Extract data out of webpages in json and excel. Offered by Innoplexus Consulting Services
How to use the plugin:
1. Go to the webpage, you wish to extract data from.
2. Right click on the element you want to select, and say "add to extractor".
3. A popup window will appear which has all the similar elements, give a field name for the selected element (like name, location title etc.) and add, you can see the field added in the metadata table at the bottom of the screen.
4. Repeat the above steps for all the elements you want to add.
5. The extension supports pagination, if you want data to be extracted from all the pagination urls also, select the pagination option, enter urls for next two pages and the number of pages to crawl data from, and say update.
6. For lazy loading, select the lazy load option, enter necessary information and update.

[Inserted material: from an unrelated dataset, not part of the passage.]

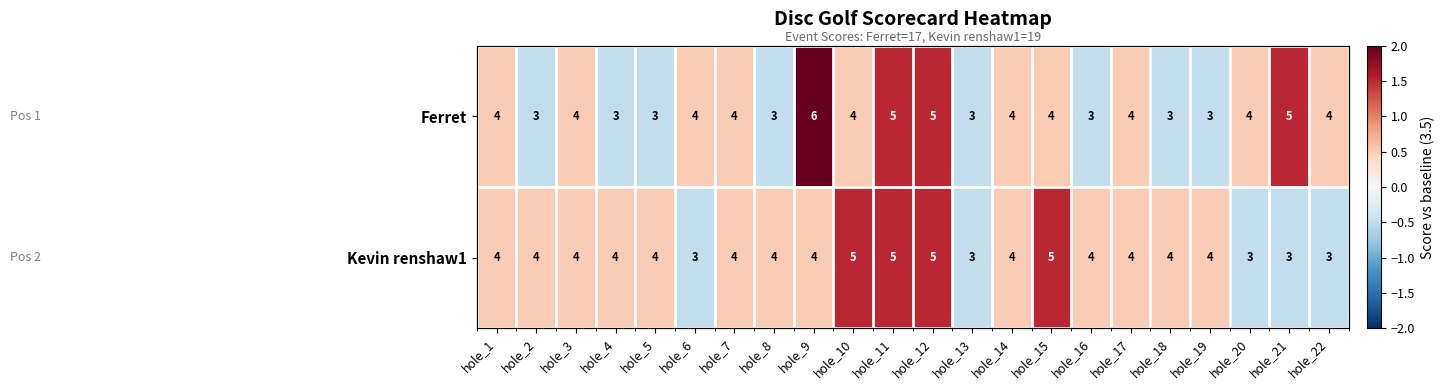

How many negative values does the Ferret series have?

8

7. If you wish to do nested (deep) crawling, add two links(you wish to deep crawl) with attribute name as "deep_crawl_link". Then give fields from one of the urls, the extension will pick all the fields from all the similar urls.
8. If you wish to schedule your extraction process periodically, select the periodic schedule option(monthly/weekly/daily) and update.
9. After completing all these steps, you have multiple options:
i. Get json of the selected fields locally.
ii. Get csv of the selected fields locally.
iii. Or enter your email id on the top left corner, and say get data,
through mail after the crawling has been done.